ガソリン価格がじわじわと値上がりを続けています。先週8月14日時点のガソリン価格(全国平均、レギュラー)は181.9円/リットルと前週8月7日時点の180.3円から1.6円上昇し、2008年8月4日時点の最高値185.1円/リットル目前まできています。ウクライナ情勢の緊迫化などにより原油価格が再び騰勢を強めているなかで、円安も進んでいます。今後の市況次第では200円台に突入するとの見方も出てきているようです。
政府補助金の終了によりガソリン価格はさらに上昇へ
政府が6月から石油元売り会社に支給する「ガソリン補助金」の段階的縮小に着手した影響もあり、ガソリン価格は8月14日までで13週連続で上昇をしています。ここにきて原油高と円安が進んだことで上昇ペースが加速し、8月前半の2週間で約5円値上がりしました。
政府は2022年1月から、高騰したガソリンの価格軽減策として補助金を導入しました。2022年3月末までの予定でしたが、ロシアのウクライナ侵攻に伴う原油高騰を受けて延長を繰り返してきました。補助金の価格抑制効果は大きく、原油価格が大幅に上昇した2023年6月には、補助金がなければ215円台を記録していたと経産省が試算しています。
2023年5月は、ガソリン1リットルあたり168円を超えた分について、25円を上限に石油元売り会社に補助金を支給していました。この補助率が、6月から2週間ごとに1割ずつ段階的に引き下げられ、9月末に補助自体が終了する見通しのため、ガソリン価格はまだまだ上がるとみられています。

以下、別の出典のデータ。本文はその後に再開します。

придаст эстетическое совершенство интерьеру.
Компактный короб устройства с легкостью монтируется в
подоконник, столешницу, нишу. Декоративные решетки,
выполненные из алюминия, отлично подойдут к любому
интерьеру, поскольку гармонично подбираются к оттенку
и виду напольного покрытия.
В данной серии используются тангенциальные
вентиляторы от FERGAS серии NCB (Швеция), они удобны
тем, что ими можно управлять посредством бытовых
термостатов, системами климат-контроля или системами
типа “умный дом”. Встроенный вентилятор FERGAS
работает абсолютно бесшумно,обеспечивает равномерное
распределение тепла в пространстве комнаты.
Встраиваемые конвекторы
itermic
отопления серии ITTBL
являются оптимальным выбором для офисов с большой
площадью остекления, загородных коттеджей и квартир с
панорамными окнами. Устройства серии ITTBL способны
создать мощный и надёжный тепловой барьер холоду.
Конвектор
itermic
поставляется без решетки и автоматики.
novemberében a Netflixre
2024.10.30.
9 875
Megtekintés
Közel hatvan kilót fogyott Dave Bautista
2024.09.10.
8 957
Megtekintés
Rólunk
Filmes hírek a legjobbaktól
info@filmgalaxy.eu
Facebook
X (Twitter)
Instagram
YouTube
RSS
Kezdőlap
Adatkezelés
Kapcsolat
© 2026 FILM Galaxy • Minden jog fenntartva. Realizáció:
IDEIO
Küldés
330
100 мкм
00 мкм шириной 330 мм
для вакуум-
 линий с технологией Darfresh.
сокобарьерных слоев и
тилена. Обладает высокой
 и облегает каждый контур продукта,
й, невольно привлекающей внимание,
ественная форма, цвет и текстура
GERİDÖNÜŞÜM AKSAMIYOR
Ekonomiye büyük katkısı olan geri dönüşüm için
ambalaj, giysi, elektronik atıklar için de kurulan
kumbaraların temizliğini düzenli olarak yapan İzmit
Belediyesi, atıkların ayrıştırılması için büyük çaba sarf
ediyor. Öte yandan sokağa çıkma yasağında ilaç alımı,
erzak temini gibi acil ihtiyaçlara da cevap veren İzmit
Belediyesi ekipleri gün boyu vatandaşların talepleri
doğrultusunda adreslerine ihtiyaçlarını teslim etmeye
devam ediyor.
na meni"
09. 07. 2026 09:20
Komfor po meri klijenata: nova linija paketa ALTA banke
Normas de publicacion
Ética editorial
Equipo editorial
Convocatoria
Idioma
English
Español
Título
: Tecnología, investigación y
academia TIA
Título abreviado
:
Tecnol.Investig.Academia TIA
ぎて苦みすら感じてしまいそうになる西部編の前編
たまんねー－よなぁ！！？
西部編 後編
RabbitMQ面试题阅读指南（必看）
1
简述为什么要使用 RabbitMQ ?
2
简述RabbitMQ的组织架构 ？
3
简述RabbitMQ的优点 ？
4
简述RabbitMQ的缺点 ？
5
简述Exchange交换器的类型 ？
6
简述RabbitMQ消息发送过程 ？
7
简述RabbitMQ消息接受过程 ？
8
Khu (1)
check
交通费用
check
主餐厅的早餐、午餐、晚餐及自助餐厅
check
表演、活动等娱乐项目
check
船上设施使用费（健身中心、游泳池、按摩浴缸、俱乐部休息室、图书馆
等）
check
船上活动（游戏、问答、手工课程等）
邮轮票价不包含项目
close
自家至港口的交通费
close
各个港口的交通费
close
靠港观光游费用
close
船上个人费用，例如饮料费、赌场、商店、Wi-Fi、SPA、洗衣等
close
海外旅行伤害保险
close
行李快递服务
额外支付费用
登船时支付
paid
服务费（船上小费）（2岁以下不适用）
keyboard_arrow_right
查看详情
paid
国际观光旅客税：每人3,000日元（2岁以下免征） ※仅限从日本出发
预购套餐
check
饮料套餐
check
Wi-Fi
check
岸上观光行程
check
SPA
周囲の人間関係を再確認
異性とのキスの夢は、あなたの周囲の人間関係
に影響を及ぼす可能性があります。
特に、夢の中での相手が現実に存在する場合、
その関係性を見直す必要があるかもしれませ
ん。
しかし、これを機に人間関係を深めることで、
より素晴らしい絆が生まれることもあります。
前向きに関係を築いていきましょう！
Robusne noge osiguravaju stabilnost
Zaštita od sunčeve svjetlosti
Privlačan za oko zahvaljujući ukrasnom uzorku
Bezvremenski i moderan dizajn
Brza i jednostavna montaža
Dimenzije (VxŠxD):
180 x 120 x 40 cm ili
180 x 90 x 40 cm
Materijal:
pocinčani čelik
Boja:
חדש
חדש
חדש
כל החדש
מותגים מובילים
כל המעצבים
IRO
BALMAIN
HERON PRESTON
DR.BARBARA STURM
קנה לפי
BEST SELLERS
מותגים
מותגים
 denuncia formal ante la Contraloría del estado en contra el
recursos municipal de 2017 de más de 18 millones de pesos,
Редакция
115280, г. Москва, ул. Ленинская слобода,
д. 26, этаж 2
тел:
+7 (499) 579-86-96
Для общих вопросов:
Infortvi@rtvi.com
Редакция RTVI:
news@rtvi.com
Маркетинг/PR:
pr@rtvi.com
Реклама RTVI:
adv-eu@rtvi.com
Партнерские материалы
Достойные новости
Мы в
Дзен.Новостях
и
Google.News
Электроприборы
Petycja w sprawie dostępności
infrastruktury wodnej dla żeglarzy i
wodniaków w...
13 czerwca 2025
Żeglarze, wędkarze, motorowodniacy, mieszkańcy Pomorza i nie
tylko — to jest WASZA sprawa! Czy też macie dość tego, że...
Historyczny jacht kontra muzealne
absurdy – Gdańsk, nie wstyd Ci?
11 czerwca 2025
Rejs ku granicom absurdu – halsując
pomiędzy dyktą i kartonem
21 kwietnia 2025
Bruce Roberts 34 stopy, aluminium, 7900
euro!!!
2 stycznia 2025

そもそも補助金政策(燃料油価格激変緩和対策事業)とはガソリン、軽油、灯油、重油を対象に2022年1月から始まりました。ガソリン価格は、コロナ禍の経済対策として実施されていた石油元売りへの補助金もあり、2022年夏頃から価格の横ばいが続いています。
経済・金融情勢分析に詳しい有識者によると、国内でのガソリン価格は、海外での原油価格とドル円レートの2つの要素で決まる部分が大きいそうです。そして、後者は2週間弱程度の時間差で前者の価格に反映されていくようです。そのため、円建ての原油価格の動きを見れば、比較的近い将来のガソリン価格を予想することが可能となります。円建ての原油価格の動きは、補助金の影響で押し下げられたガソリン価格が、8月末に196円程度まで上昇することを示唆しています。 補助金がさらに削減されていく中、原油価格とドル円レートが現在の水準で横ばいとなるケースでは、補助金が完全に撤廃される9月末にガソリン価格は199円程度になることが予想されます。原油価格と為替が少し動くだけで、ガソリン価格は容易に200円台に乗る状況のようです。
ガソリンが一段と値上がりすれば、与党内で補助金継続を求める声が強まる可能性もあります。松野官房長官は8月9日の記者会見で「今後の対応は原油価格の動向を注視しながら検討する」との姿勢を示しています。
経済産業省は、10月以降も補助を続けるかどうかは原油価格の動向も踏まえ、柔軟に対応していくとしています。